Sitting on her double bed in a backyard shack at Tulinawa, Swakopmund, Campbell looks out through a small window.
Although the sun is above the misty sky, light still fills her home. Her legs are covered in blankets, and there are plastic bedsheets on the floor, just in case she 'slipped'.
Going to the toilet, bathing, getting off the bed into an old wheelchair, just to go and sit outside for a while, are luxuries to her.
"I spend most of my time in bed and looking out the window. I see it is light or dark. I know it's life out there, but it is hard for me to get out," she tells The Namibian.
"It used to frustrate me, but I have accepted it. I am a very hard worker, but I learned that frustration would just make us sicker.

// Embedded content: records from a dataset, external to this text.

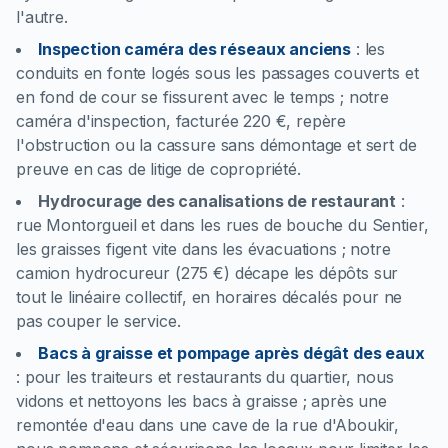
l'autre.
Inspection caméra des réseaux anciens
:
les
conduits en fonte logés sous les passages couverts et
en fond de cour se fissurent avec le temps ; notre
caméra d'inspection, facturée 220 €, repère
l'obstruction ou la cassure sans démontage et sert de
preuve en cas de litige de copropriété.
Hydrocurage des canalisations de restaurant
:
rue Montorgueil et dans les rues de bouche du Sentier,
les graisses figent vite dans les évacuations ; notre
camion hydrocureur (275 €) décape les dépôts sur
tout le linéaire collectif, en horaires décalés pour ne
pas couper le service.
Bacs à graisse et pompage après dégât des eaux
:
pour les traiteurs et restaurants du quartier, nous
vidons et nettoyons les bacs à graisse ; après une
remontée d'eau dans une cave de la rue d'Aboukir,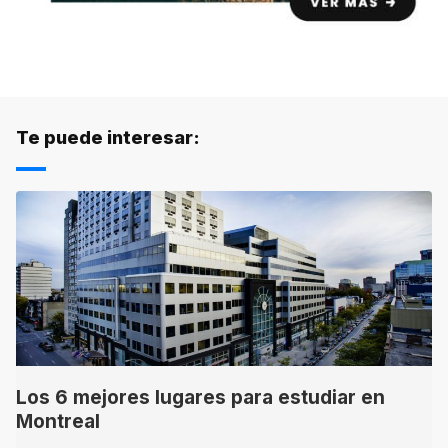
Te puede interesar:
Los 6 mejores lugares para estudiar en
Montreal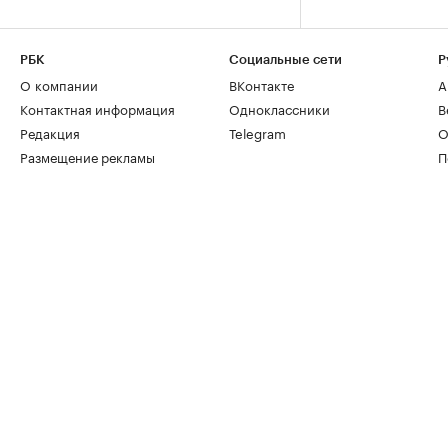
РБК
Социальные сети
Р
О компании
ВКонтакте
А
Контактная информация
Одноклассники
В
Редакция
Telegram
О
Размещение рекламы
П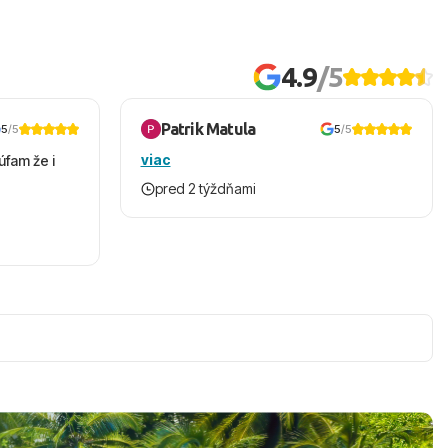
4.9
/5
Patrik Matula
5
/5
5
/5
viac
úfam že i
pred 2 týždňami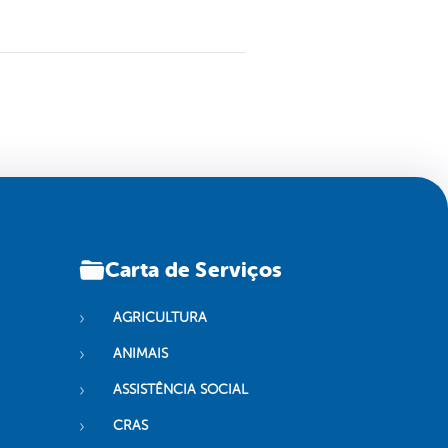
Carta de Serviços
AGRICULTURA
ANIMAIS
ASSISTÊNCIA SOCIAL
CRAS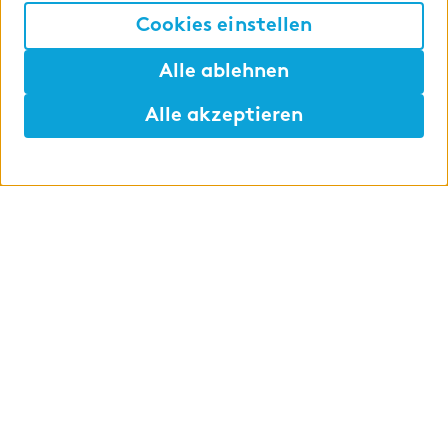
Cookies einstellen
Alle ablehnen
Alle akzeptieren
Hilfen
Merken
Lunch
Abschlussarbeit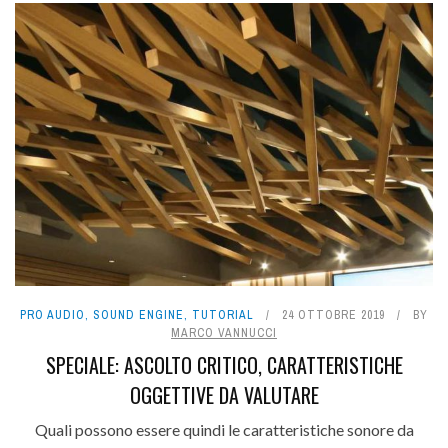
PRO AUDIO
,
SOUND ENGINE
,
TUTORIAL
24 OTTOBRE 2019
BY
MARCO VANNUCCI
SPECIALE: ASCOLTO CRITICO, CARATTERISTICHE
OGGETTIVE DA VALUTARE
Quali possono essere quindi le caratteristiche sonore da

We must make peace with ourselves and others."
According to her, doctors could not identify anomalies on her spine from X-rays after she had complained of back pain.
She had many X-rays done, but she started losing control of her legs while in hospital in 2010.

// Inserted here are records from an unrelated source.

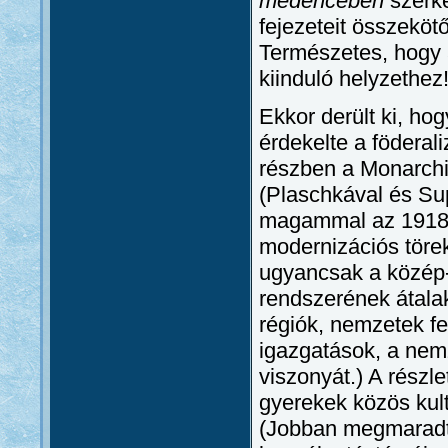
medencében
szerke
fejezeteit összeköt
Természetes, hogy 
kiinduló helyzethez
Ekkor derült ki, ho
érdekelte a föderal
részben a Monarchi
(Plaschkával és Su
magammal az 1918. é
modernizációs töre
ugyancsak a közép-k
rendszerének átalak
régiók, nemzetek fe
igazgatások, a nem
viszonyát.) A részl
gyerekek közös kul
(Jobban megmaradta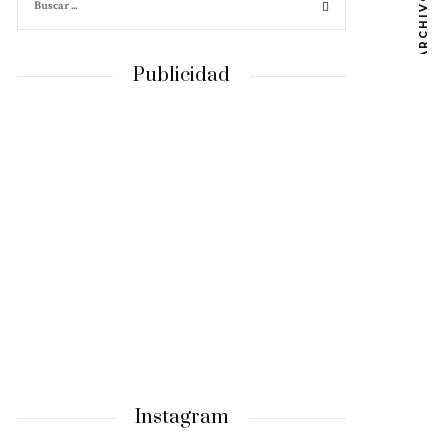
ARCHIVOS
Publicidad
Instagram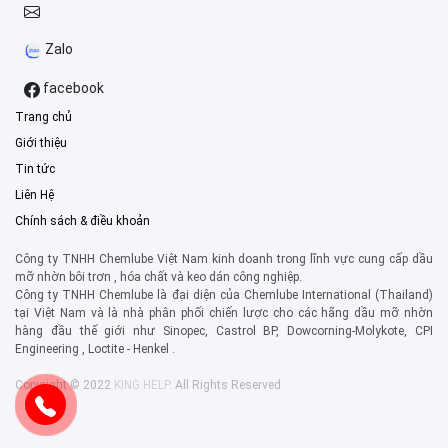
Zalo
facebook
Trang chủ
Giới thiệu
Tin tức
Liên Hệ
Chính sách & điều khoản
Công ty TNHH Chemlube Việt Nam kinh doanh trong lĩnh vực cung cấp dầu
mỡ nhờn bôi trơn , hóa chất và keo dán công nghiệp.
Công ty TNHH Chemlube là đại diện của Chemlube International (Thailand)
tại Việt Nam và là nhà phân phối chiến lược cho các hãng dầu mỡ nhờn
hàng đầu thế giới như Sinopec, Castrol BP, Dowcorning-Molykote, CPI
Engineering , Loctite - Henkel .
Copyright © 2022
KING HELP
. All Rights Reserved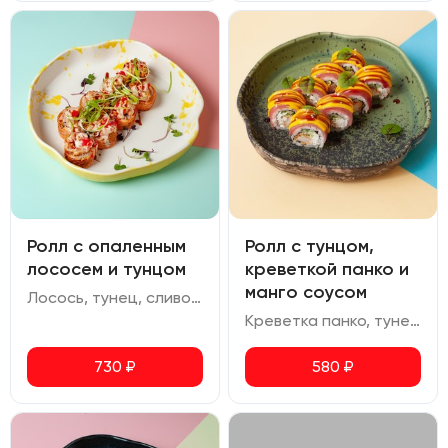
Ролл с опаленным
Ролл с тунцом,
лососем и тунцом
креветкой панко и
манго соусом
Лосось, тунец, сливочный сыр, огурец, кранч лук, соус спайси, ореховый соус, икра масаго
Креветка панко, тунец, огурец, сливочный сыр, манго соус, соус терияки
730
₽
580
₽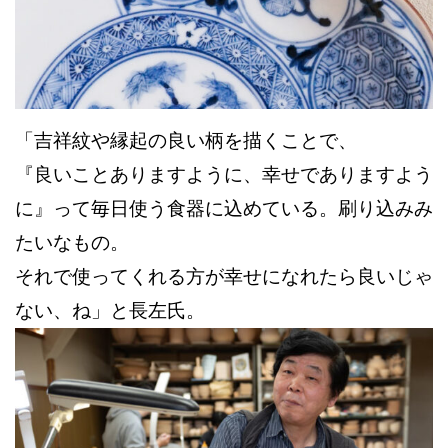
「吉祥紋や縁起の良い柄を描くことで、
『良いことありますように、幸せでありますよう
に』って毎日使う食器に込めている。刷り込みみ
たいなもの。
それで使ってくれる方が幸せになれたら良いじゃ
ない、ね」と長左氏。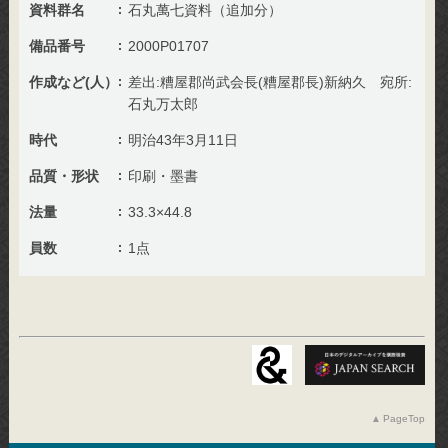
資料群名
石丸萬七資料（追加分）
備品番号
2000P01707
作成など(人）
差出:糟屋郡尚武会長(糟屋郡長)新納久 宛所:
石丸万太郎
時代
明治43年3月11日
品質・形状
印刷・墨書
法量
33.3×44.8
員数
1点
PageTop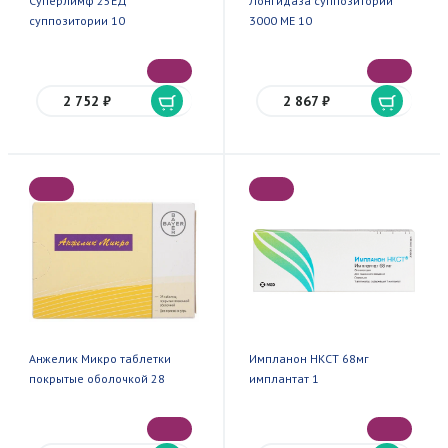
Суперлимф 25ЕД
Лонгидаза суппозитории
суппозитории 10
3000 МЕ 10
2 752 ₽
2 867 ₽
Анжелик Микро таблетки
Импланон НКСТ 68мг
покрытые оболочкой 28
имплантат 1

"I could not walk far. I started falling more and more. Eventually, I could not move the lower part of my body. After tests, the doctors said it was because of the TB of the spine.
"I got medicine then, but I no longer take it because no one knows what I am taking it for," she says, adding that no one could tell her if she would get better or not."
She is, otherwise, healthy and takes care of her two nieces and a five-month-old granddaughter.
Campbell used to earn a bit of money by baking bread and cookies. But because of the cost of electricity, she cannot afford to do that anymore, considering that she has to pay N$1 000 from her N$1 200 pension towards rent.
Other expenses include kindergarten fees for her late sister's child, and making sure all the children are well-nourished, besides being warmly dressed.
"I make sure they are safe and have good company. Sometimes, when I get out of bed, I try and make food for them, and dress them and clean them. It is not easy, but I am too glad to help. I love them, and they love me. We need each other," she says.
Her wheelchair is old, and too small. Its components are broken, and the brakes do not work and it thus requires bricks just to keep it still. Sitting still on it is also becoming painful for her.
Her teenage daughter sometimes helps clean the house and care for her, while her other children are working or studying, although they also help out where they can. She does not want to be a burden, and thanks God for her children. But she still has life in her to do more - it is just not easy.
She used to do domestic chores, privately and for hotels and businesses.
"I am not appealing for handouts, but for any medical practitioner out there who can cure or at least let me know what the status quo is with my condition.
"I emphasise that I am not begging for assistance, but desperate moments call for desperate measures. At this stage, any form of help from the general public will go a long way, and will be highly appreciated. I am vibrant, as well as a hard worker myself," she says, adding that maybe some sicknesses are not from this world.
"Maybe it is just that it can only be healed in heaven."